No author is owed a living. We’re not entitled to do what we’re doing and get supported because of it. It’s a business. If I can’t turn a profit at writing, the IRS will label my business a hobby and I won’t be able to deduct expenses. We all know it’s a business, and the object of business is to make a profit. If a writer can’t do that, then he needs to look for another job to support his hobby until he can make a profit at it. And there are lots of talented writers who have had to make that very decision—find a job until the economy picks up so they can go back to working as a writer full-time.

Heck, I track job offers all the time. I’m grateful that I have friends who own restaurants who might need a busboy. (I’d rather be a snooty wine-steward. I practice a diffident, upper crust accent for that job all the time.) I am very aware that if my work doesn’t entertain, if it doesn’t deliver what readers want, it’s time to move on.

This is why initiatives like my 10,000 Talion: Revenant ebook sales challenge are important. The marketplace is changing, and authors need to adapt. Right now we’re sold roughly 525 copies, or 5% of the goal. I know that amount will pick up as we head into the holiday season. Folks who get ebook readers will need to fill them with books, so why not Talion: Revenant?
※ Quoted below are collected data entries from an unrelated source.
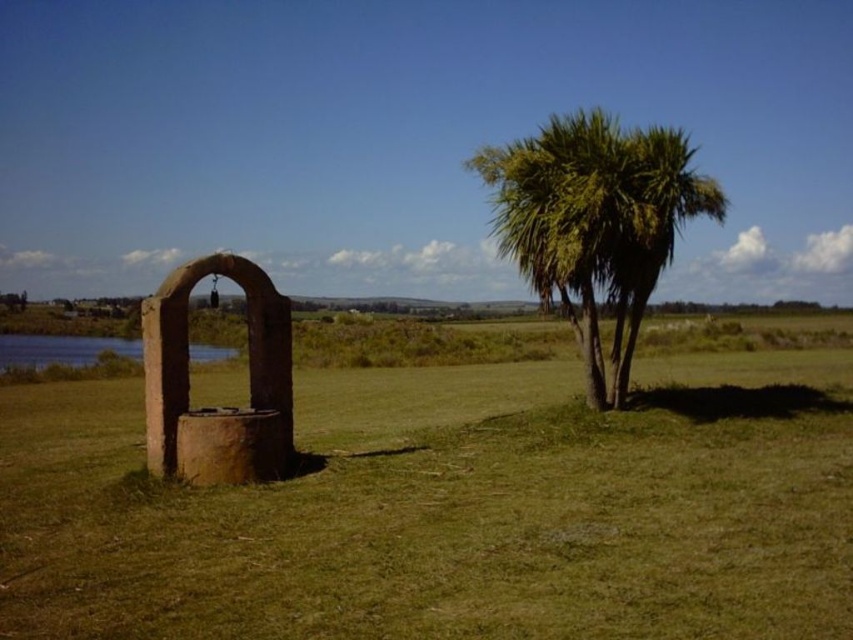
Question: Can you confirm if green grass at lower left is positioned below green leafy palm at right?

Choices:
 (A) yes
 (B) no

Answer: (A)

Question: Does green grass at lower left lie behind green leafy palm at right?

Choices:
 (A) yes
 (B) no

Answer: (B)

Question: Which object appears farthest from the camera in this image?

Choices:
 (A) green leafy palm at right
 (B) green grass at lower left

Answer: (A)

Question: Among these objects, which one is nearest to the camera?

Choices:
 (A) green grass at lower left
 (B) green leafy palm at right

Answer: (A)

Question: Among these points, which one is nearest to the camera?

Choices:
 (A) (527, 214)
 (B) (474, 458)

Answer: (B)

Question: Does green grass at lower left have a larger size compared to green leafy palm at right?

Choices:
 (A) yes
 (B) no

Answer: (B)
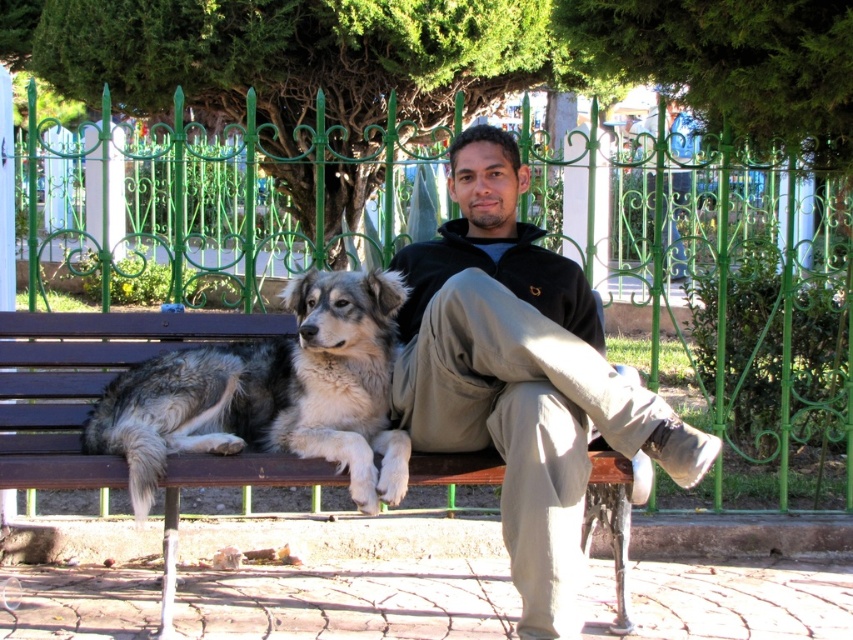
From the picture: You are a photographer trying to capture the black fleece jacket at center in your shot. The camera is positioned at point 0.5, 0.5. Can you tell me the direction you need to move the camera to frame the jacket properly?

The black fleece jacket at center is located at point (521, 376). Since the camera is at (426, 320), you need to move the camera slightly to the right and upwards to align with the jacket.

You are standing in front of the bench and want to place a small flowerpot between the two points marked as point (267, 394) and point (180, 470). Can you determine which point is closer to you so you can place the flowerpot correctly?

Point (180, 470) is closer to you than point (267, 394), so you should place the flowerpot near point (180, 470) to ensure it is between them.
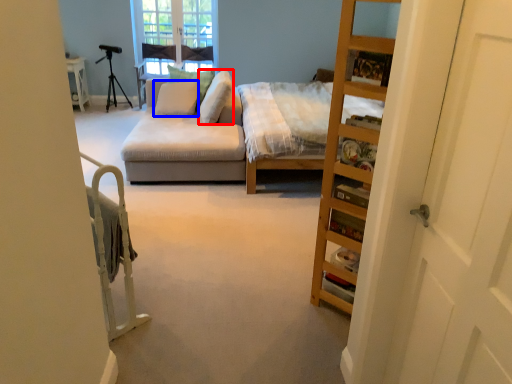
Question: Among these objects, which one is farthest to the camera, pillow (highlighted by a red box) or pillow (highlighted by a blue box)?

Choices:
 (A) pillow
 (B) pillow

Answer: (B)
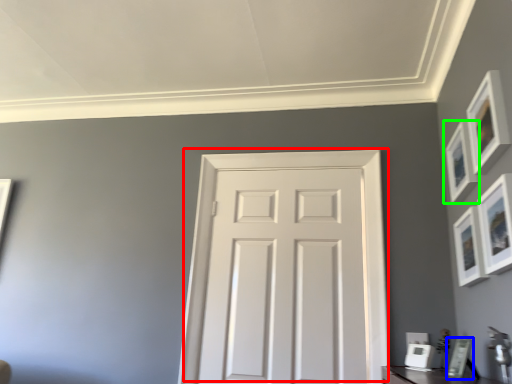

As readers spread the word about the challenge and more readers decide they want a sequel, we’ll get to the total. This is means that you all become patrons of the arts and that me, by managing my business resources, will have the money necessary to make the project work.

This simple fact is this: Vertically Integrated Publishing means that authors and readers can work together directly—with no middlemen running interference—to make sure we each get what we want. Readers get entertaining work at a lower price; authors get more money and the sort of immediate feedback that lets them shape their career according to reader input, not the best guess of an editorial board about what will be hot eighteen months down the line.

If an author’s getting pinched—literary or otherwise—it’s only because he’s letting himself get pinched.